◆ **TEXT PROVIDED**:
'''

Considering a BESS cost of BRL 1.5 M, which was the price paid, for each $j\in J$, the wear $w_n^j\left(s\right)$ is determined by Equation (33):

$$w_n^j\left(s\right)=\left\{\begin{array}{cc}-1.1263·S^j+1.4151,\hfill & \mathrm{if}0\le S^j\le 0.85,\hfill \\ 0.7698·S^j-0.1104,\hfill & \mathrm{if}0.85<S^j\le 0.95,\hfill \\ 20.321·S^j-18.764,\hfill & \mathrm{if}0.95<S^j\le 0.99.\hfill \end{array}\right.$$

(33)

The description of SoC ranges is as follows:

• For $0\le S^j\le 0.85$, the wear is modeled by the linear equation $-1.1263·S^j+1.4151$, which represents the wear behavior of the BESS at lower SoC levels.
• For $0.85<S^j\le 0.95$, the wear is approximated by $0.7698·S^j-0.1104$, corresponding to an intermediate SoC range.
• For $0.95<S^j\le 0.99$, the wear increases significantly and is modeled by $20.321·S^j-18.764$, reflecting higher degradation at near-full SoC levels.

The upper limit of $S^j=0.99$ was adopted because if the value obtained through the equation $w_n^j\left(s\right)$, i.e., Equation (8), is used for $S^j>0.99$, the resulting wear becomes excessively high and does not realistically represent the actual degradation of the BESS. This limitation ensures that the model remains consistent with practical observations and avoids overestimating the wear at near-full SoC levels.

4.2. Simulations and Results

Considering the variety of scenarios possible, this work presents a selected set of cases to exemplify and validate the proposed methodology. These scenarios were defined in order to encompass representative conditions of the context studied, allowing for the assessment of the applicability and efficiency of the developed approach.

4.2.1. Case I: The Average EVFCS Load

The simulations presented below consider the estimated PVS and WT generation profiles illustrated in Figure 11. It is important to note that these generation curves will vary daily and should be updated accordingly to reflect the specific conditions of each day.

In these case studies, we will present the optimization results obtained using the high-performance software for linear optimization (HiGHS) solver, which considers the problem to be a MILP model and employs the average wear cost of a BESS dispatch. Additionally, we will showcase the results produced by the Sparse Nonlinear OPTimizer (Snopt) solver in the Neos Server environment [52]. It is important to note that Snopt is a commercial solver whose full use requires a license. For Snopt, the wear density of the BESS is linearized, as described in Equation (33). However, the multiplication of two variables makes the optimization nonlinear, thereby transforming it into a Mixed-Integer Nonlinear Programming (MINLP) problem.

Historical data on arrivals at the MG reveal a consistent pattern in user behavior, with a higher demand for recharges observed at the end of the day, particularly to complete trips. It is common for users to start their journeys in the morning with fully charged batteries, while recharges become necessary later in the day to finalize planned routes. The histogram presented in Figure 12 clearly reflects this trend, indicating that the recharge demand is mainly concentrated in the mid-to-late afternoon and at night.

'''

[Source data]
'''

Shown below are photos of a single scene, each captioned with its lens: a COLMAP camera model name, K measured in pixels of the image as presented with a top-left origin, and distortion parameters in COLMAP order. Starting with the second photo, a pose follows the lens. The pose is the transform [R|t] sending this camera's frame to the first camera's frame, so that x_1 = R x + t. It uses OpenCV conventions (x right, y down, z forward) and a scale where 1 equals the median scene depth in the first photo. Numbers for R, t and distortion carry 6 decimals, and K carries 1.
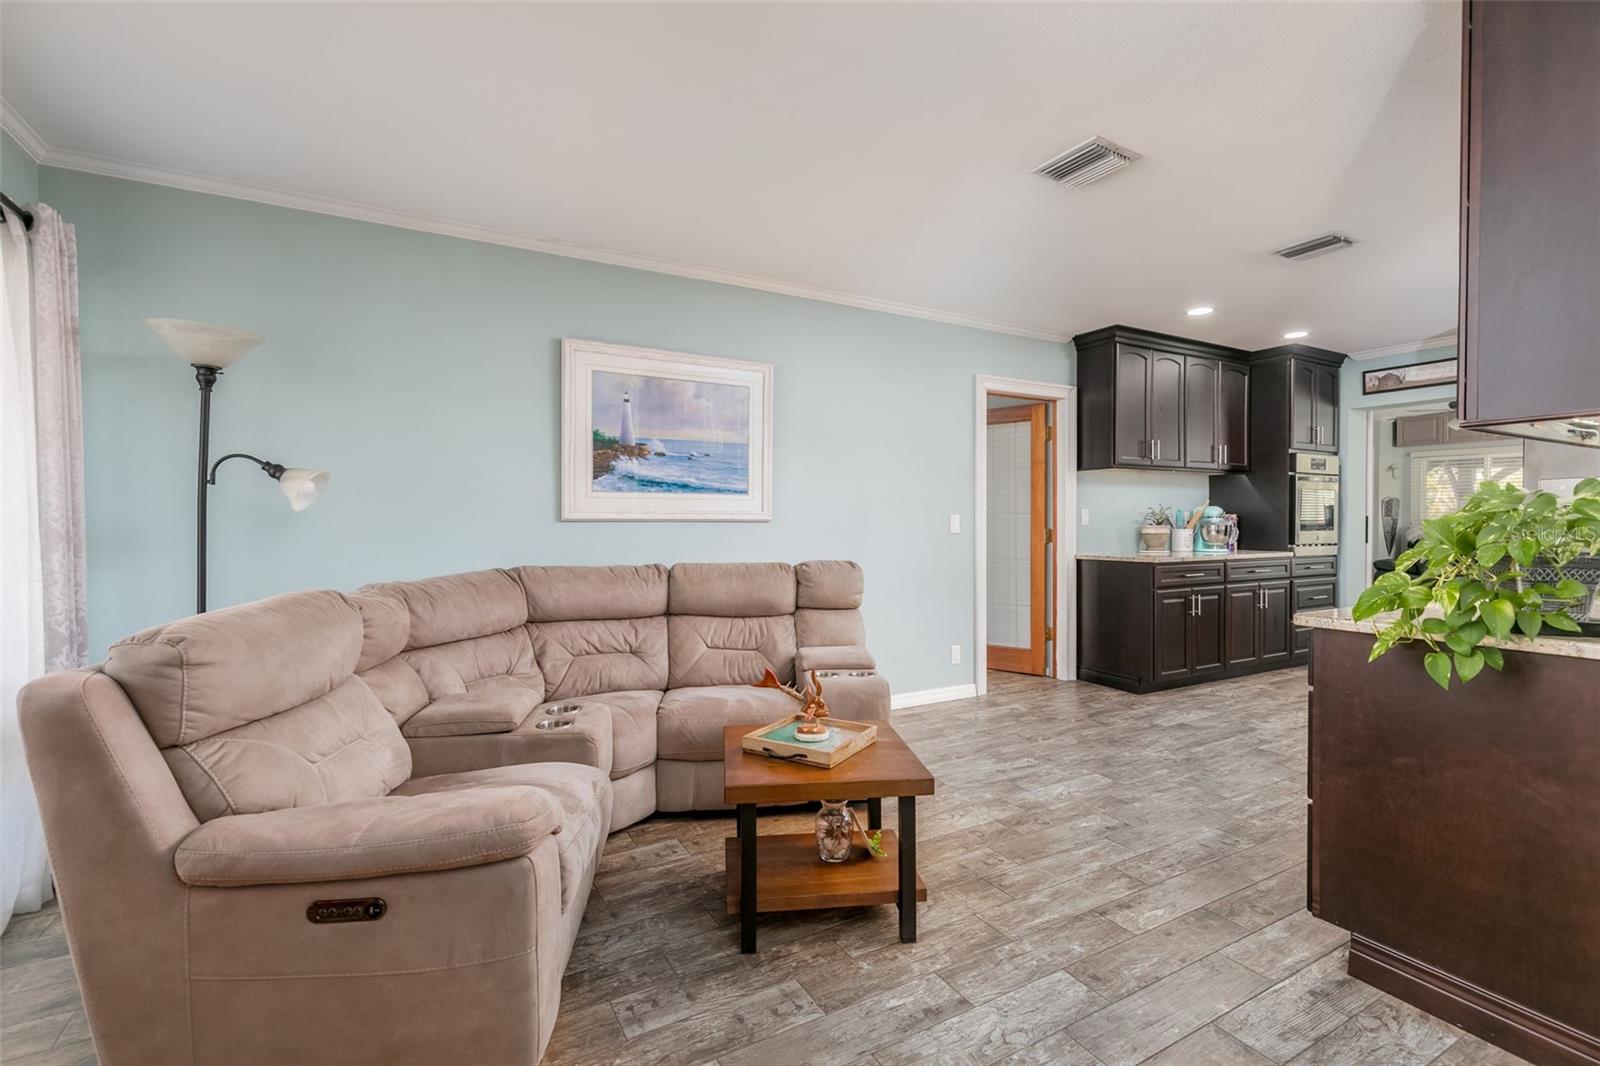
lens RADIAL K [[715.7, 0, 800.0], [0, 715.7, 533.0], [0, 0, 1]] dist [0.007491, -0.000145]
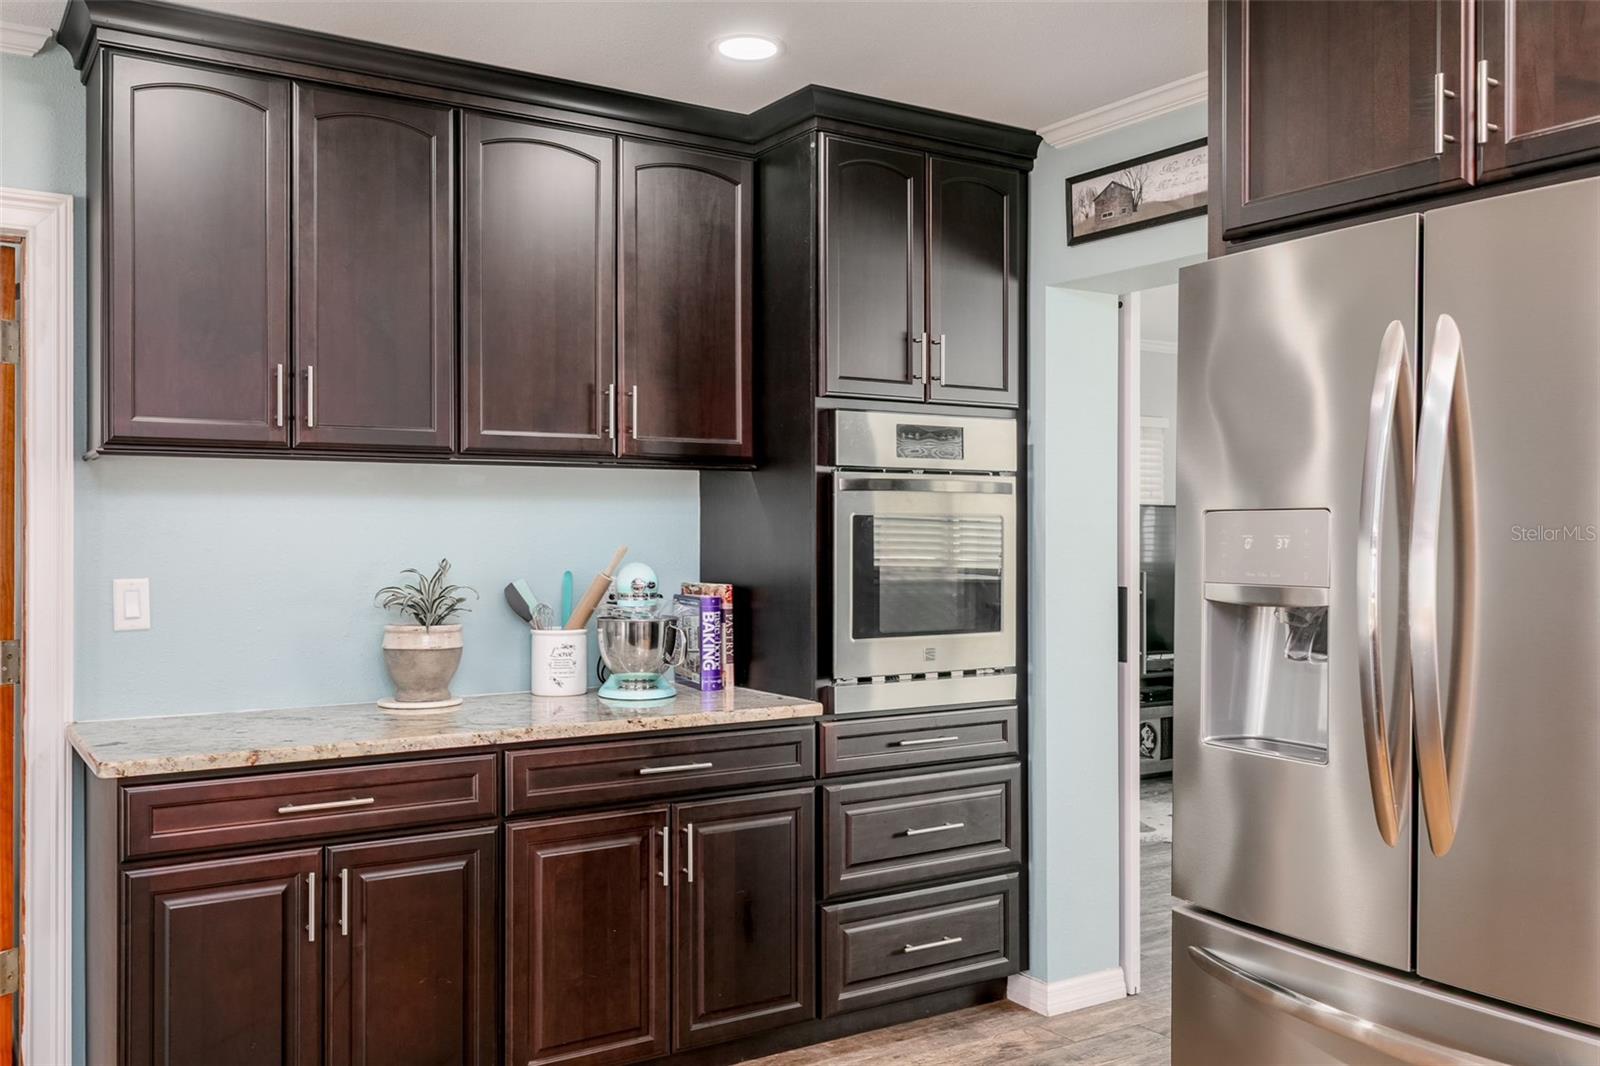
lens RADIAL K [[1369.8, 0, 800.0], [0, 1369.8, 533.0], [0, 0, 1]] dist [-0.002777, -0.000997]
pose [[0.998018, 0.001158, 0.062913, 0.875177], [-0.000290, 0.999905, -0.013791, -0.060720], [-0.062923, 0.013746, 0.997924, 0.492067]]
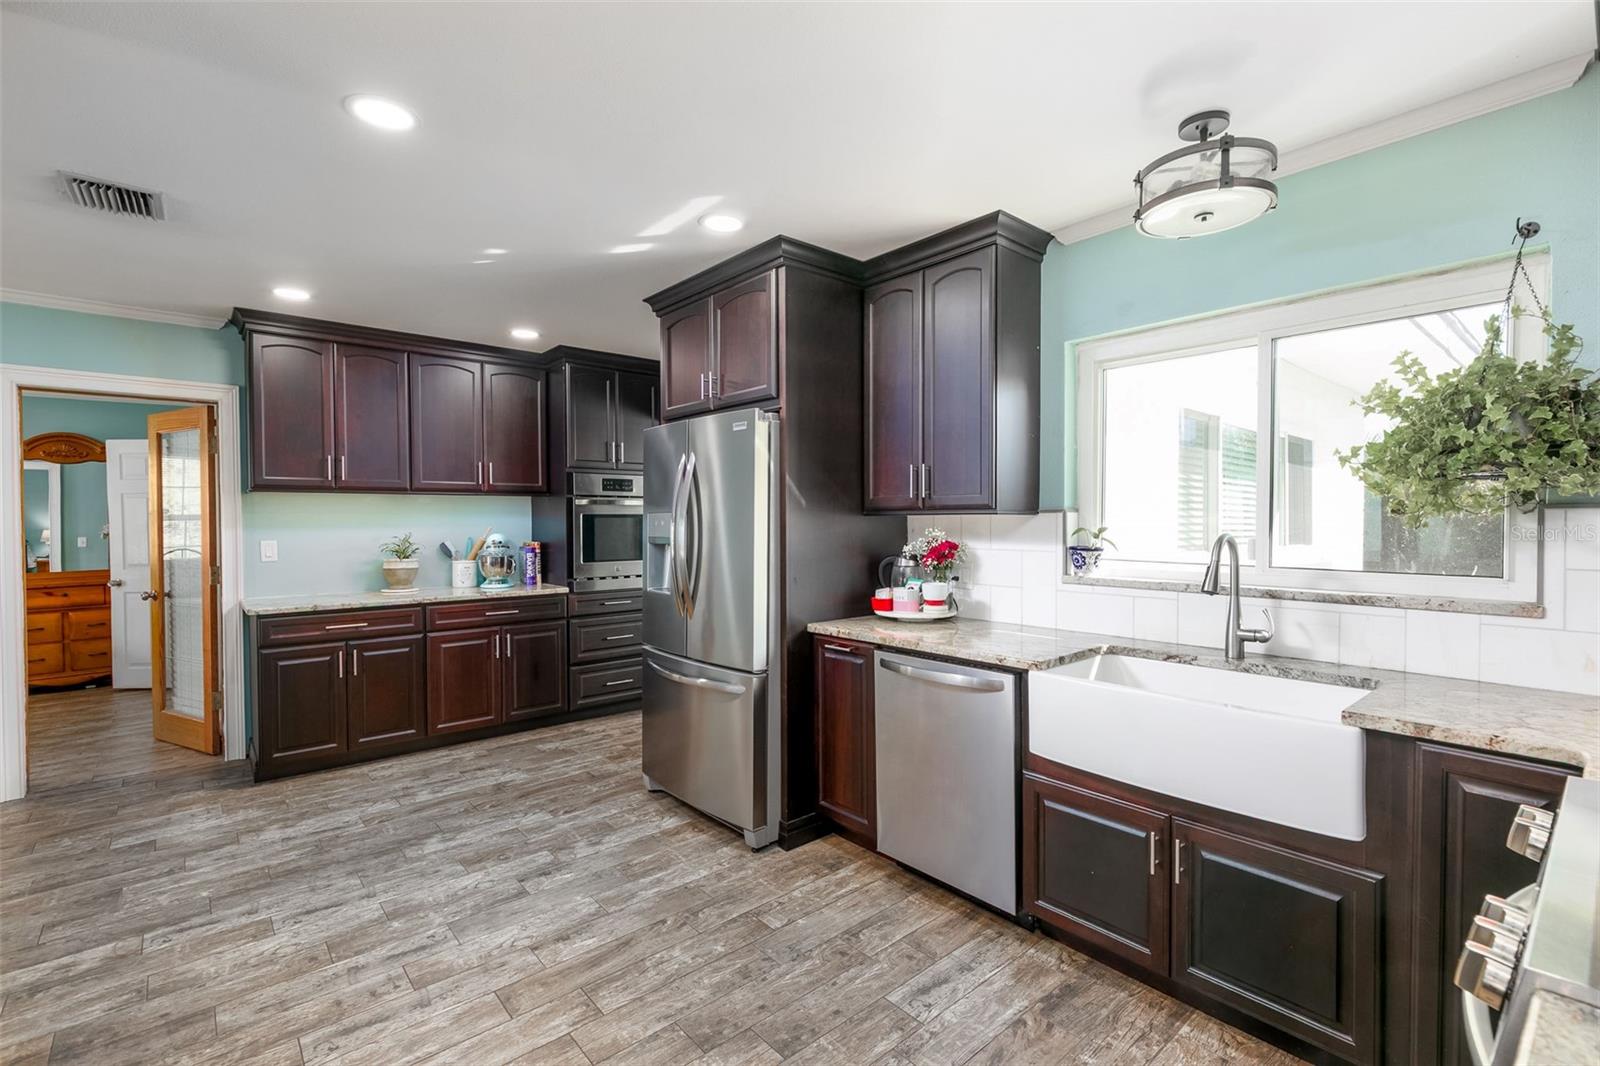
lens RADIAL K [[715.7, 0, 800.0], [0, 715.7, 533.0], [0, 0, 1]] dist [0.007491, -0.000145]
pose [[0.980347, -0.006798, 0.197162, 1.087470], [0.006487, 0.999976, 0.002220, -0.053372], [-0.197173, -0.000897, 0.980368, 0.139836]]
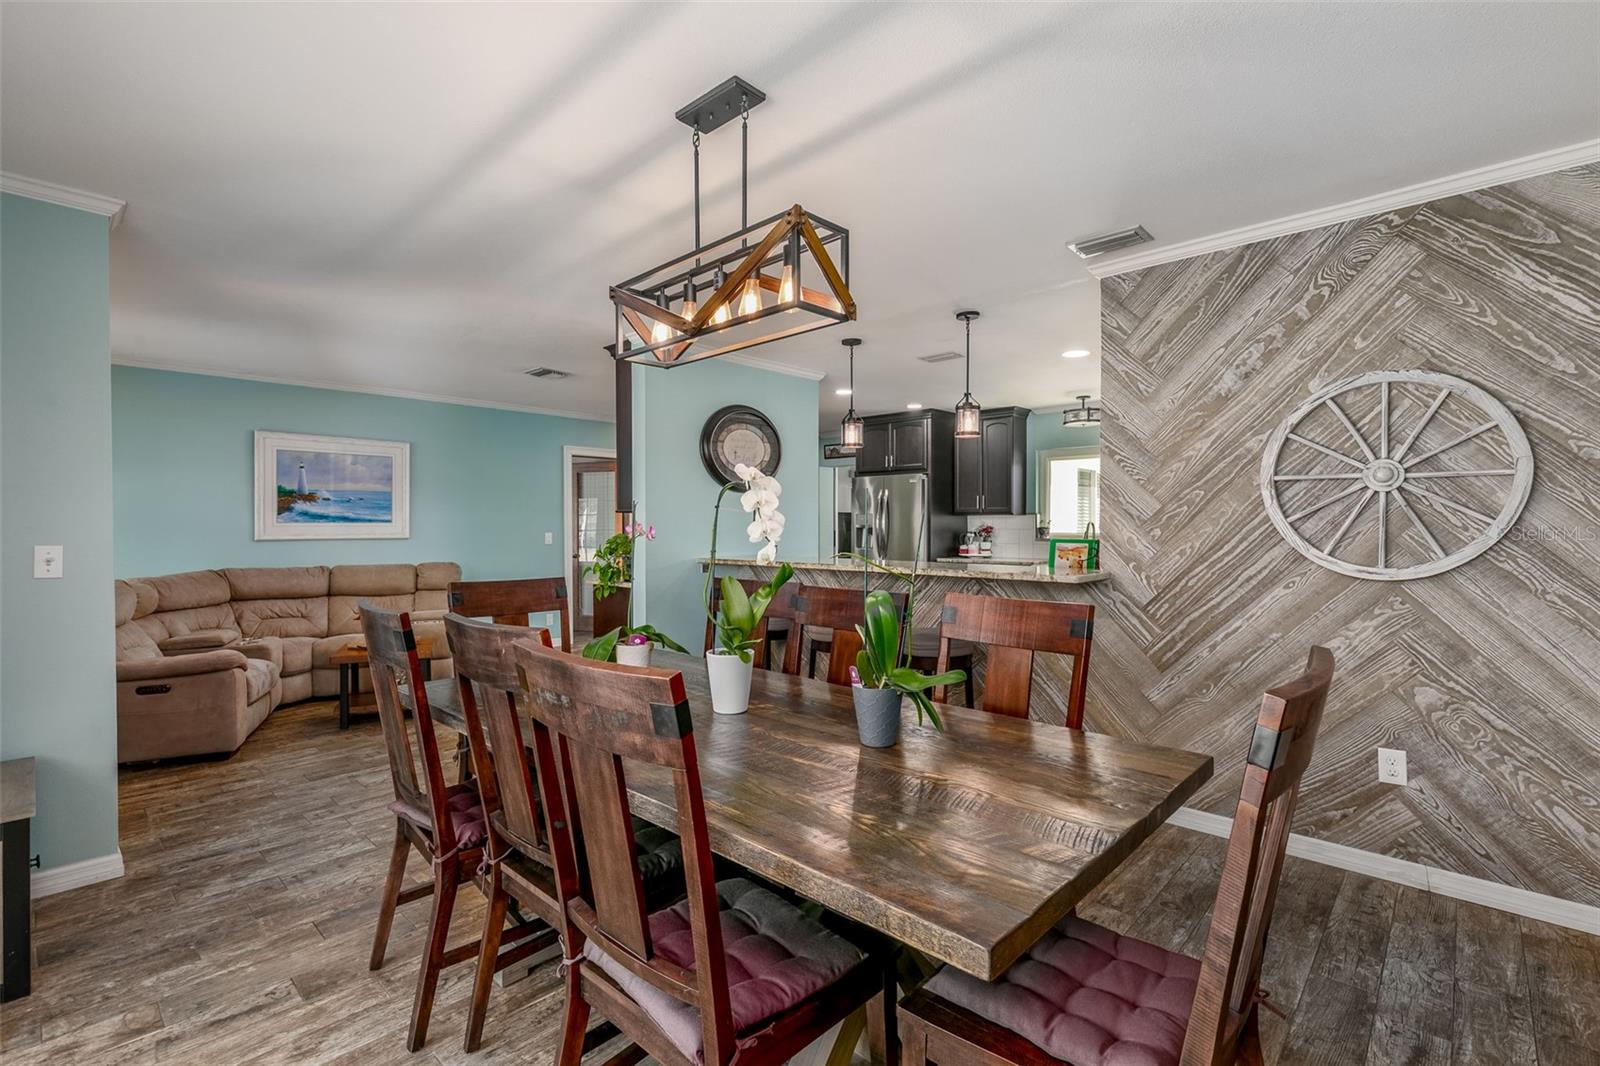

'''

◆ **YOUR TASKS**:
**1.** From the passage on BESS wear modeling, list each state-of-charge range over which the wear is defined, together with the linear expression used for that range.
**2.** Write the next part of the passage on BESS wear modeling and microgrid simulations, picking up after its final sentence.
The records play no part in what is asked here.

◆ **OUTPUTS BY TASK**:
**1.**
- 0 ≤ S^j ≤ 0.85: −1.1263·S^j + 1.4151
- 0.85 < S^j ≤ 0.95: 0.7698·S^j − 0.1104
- 0.95 < S^j ≤ 0.99: 20.321·S^j − 18.764

**2.**
Then, in the first simulation, the average load curve for the MG was utilized. This curve was derived by averaging the results of 1000 simulated charging scenarios, providing a representative profile for the analysis. The resulting curve is illustrated in Figure 13.

The results obtained are summarized in

Table 3. Summary of BESS dispatches considering the average curve of EV recharges in the MG.

Variables	HiGHS Solver, ${\overline{\mathit{w}}}_{\mathit{n}}$	Snopt Solver, ${\mathit{w}}_{\mathit{n}}^{\mathit{j}}\left(\mathit{s}\right)$
Energy Charged (kWh)	0	10.79
Energy Discharged (kWh)	0	9.745
$\Delta$SoC (%)	0	5
Energy Bought (kWh)	218	209.22
Energy Sold (kWh)	25.48	14.67
Energy EVFCS (kWh)	433.64	433.64
Total WT + PVS (kWh)	240.15	240.15
OF (BRL)	290.75	295.55

Source: elaborated by the authors.

. It can be observed that using the BESS was not advantageous as it remained in standby mode. The surplus energy from DG was injected into the grid during the morning. For the remainder of the day, when local generation was insufficient to meet demand, the additional energy required was purchased from the utility grid. Although the results from the solvers show slight differences, it can be concluded that, in this scenario, using the BESS would not be economically viable. This is also supported by the fact that the total energy consumed is sufficient to ensure a self-consumption rate of more than 80% of the DG.

4.2.2. Case II: Operation on a Weekday

In the second case, the BESS dispatch for a typical weekday is considered, following the charging curve shown in Figure 14. The results are summarized in

Table 4. Summary of BESS dispatches considering a weekday charging curve.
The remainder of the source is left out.